Date Published: November 01, 2018
Publisher: International Union of Crystallography
Author(s): Brendan Sullivan, Rick Archibald, Patricia S. Langan, Holger Dobbek, Martin Bommer, Robert L. McFeeters, Leighton Coates, Xiaoping Wang, Franz Gallmeier, John M. Carpenter, Vickie Lynch, Paul Langan.
It is demonstrated that using three-dimensional profile fitting of Bragg peaks increases the accuracy and resolution of neutron crystallographic data collected from proteins and reveals new features in nuclear density maps calculated from these data.
Neutron crystallography can provide structural, chemical and functional information on biological macromolecules that is difficult or impossible to obtain using other techniques (Blakeley et al., 2008 ▸). One of its main advantages is the ability to directly visualize hydrogen (H) or deuterium (D) atoms at modest resolutions of around 2.0–2.5 Å (Bacik et al., 2017 ▸; Kwon et al., 2016 ▸; Casadei et al., 2014 ▸; Coates et al., 2008 ▸; Wan et al., 2015 ▸; Chen & Unkefer, 2017 ▸). Despite its potential to elucidate the molecular mechanisms behind a wealth of phenomena (Langan et al., 2018 ▸; Schaffner et al., 2017 ▸), the application of neutron crystallography remains limited by the relatively weak intensity of available neutron beams and the high neutron scattering background arising from incoherent scattering by hydrogen within the sample (O’Dell et al., 2016 ▸). While more powerful beamlines and advances in sample preparation have helped to address these challenges, there are also opportunities to develop more advanced computational tools to improve the accuracies of the measured neutron crystallographic data and of the resulting refined structures. Previously, we have developed new computational tools for joint X-ray and neutron refinement that result in more accurate structures (Afonine et al., 2010 ▸). In this work, we focus on a new computational tool to increase the accuracy of the neutron crystallographic data.

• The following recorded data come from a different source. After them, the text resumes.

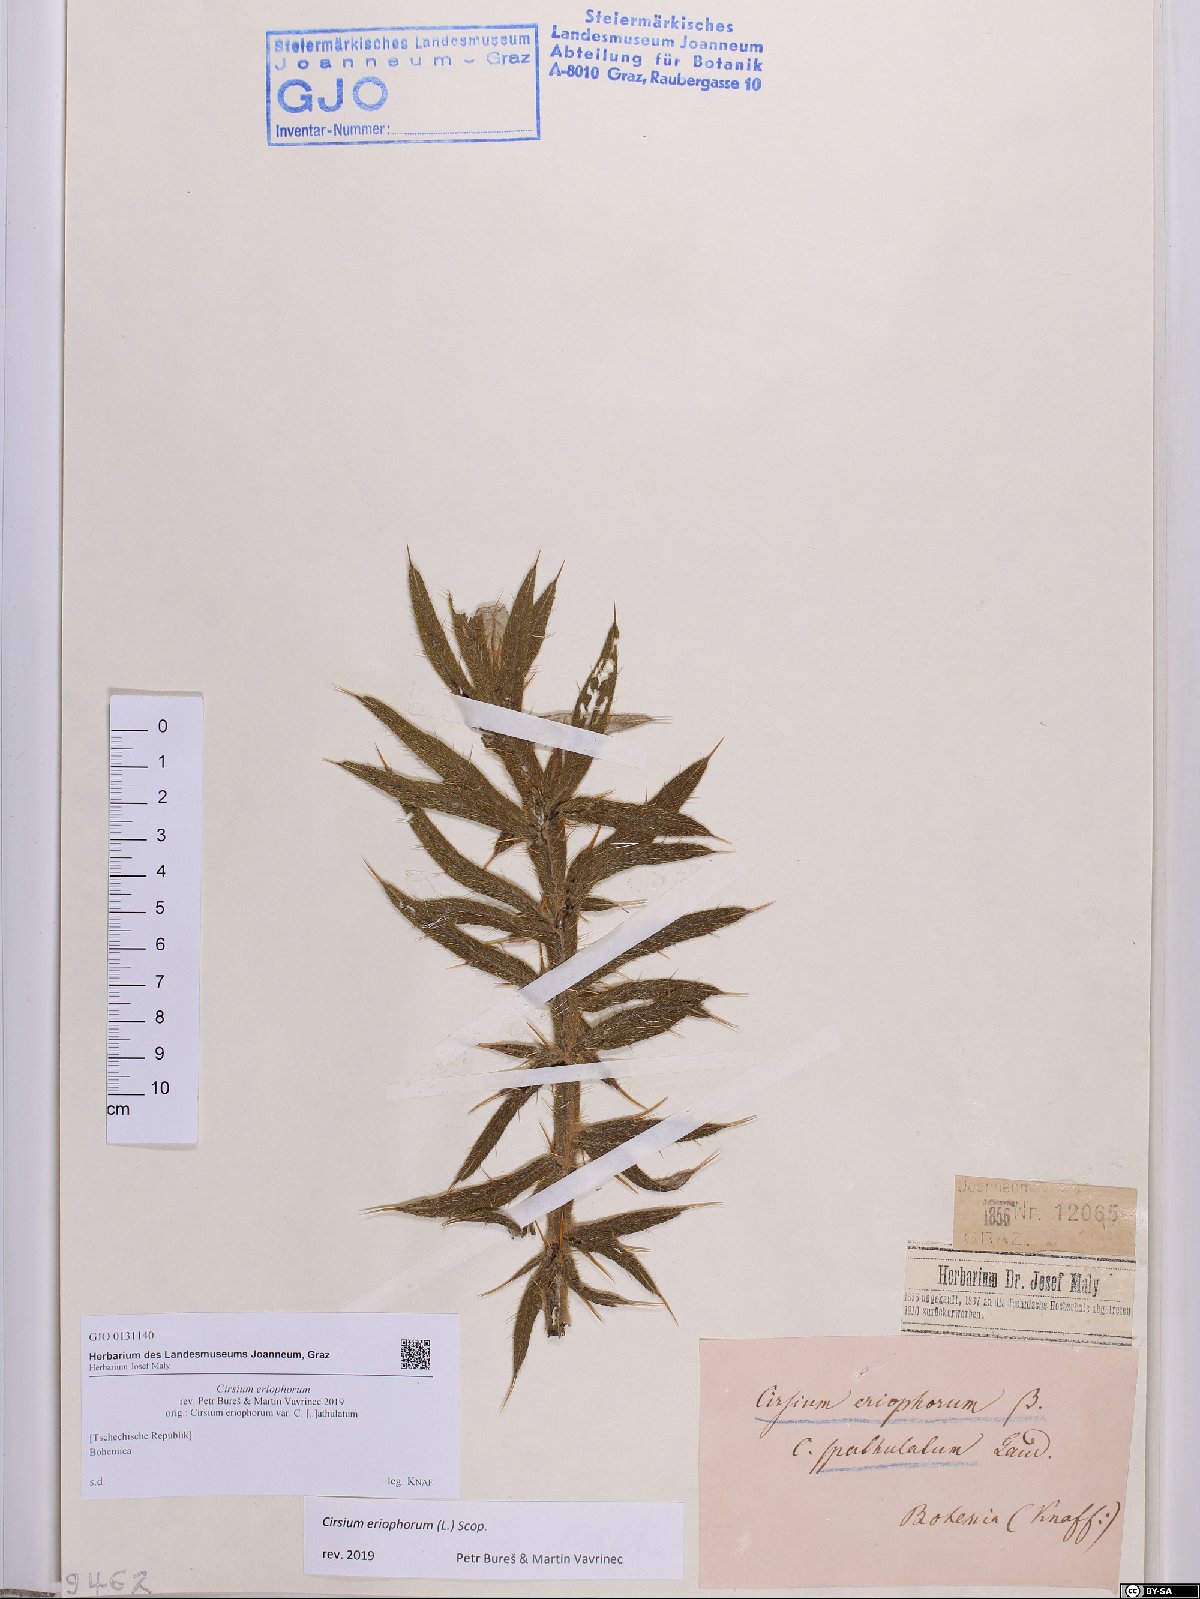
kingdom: Plantae
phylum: Tracheophyta
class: Magnoliopsida
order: Asterales
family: Asteraceae
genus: Lophiolepis
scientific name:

We have presented full three-dimensional profile fitting of entire neutron crystallographic data sets for the first time. In contrast to other recent profile fitting performed in detector space (Tomoyori & Tamada, 2016 ▸; Yano et al., 2016 ▸; Gutmann, 2017 ▸), this integration is performed in reciprocal space. As has been argued previously (Schultz et al., 2014 ▸), there are several convenient features of integrating in reciprocal space. Most notably, the peak shapes are straightforward to model. In particular, it is straightforward to isolate peaks at high resolutions. In reciprocal space these peaks maintain separation, and even with a unit cell as large as that of PsbO (∼200 Å) there are no obvious effects of peak overlap. The background can be straightforwardly assessed over a large volume of reciprocal space by considering (h − η, k − η, l − η) to (h + η, k + η, l + η), which aids the quantitation of high-resolution peaks over integration in detector space.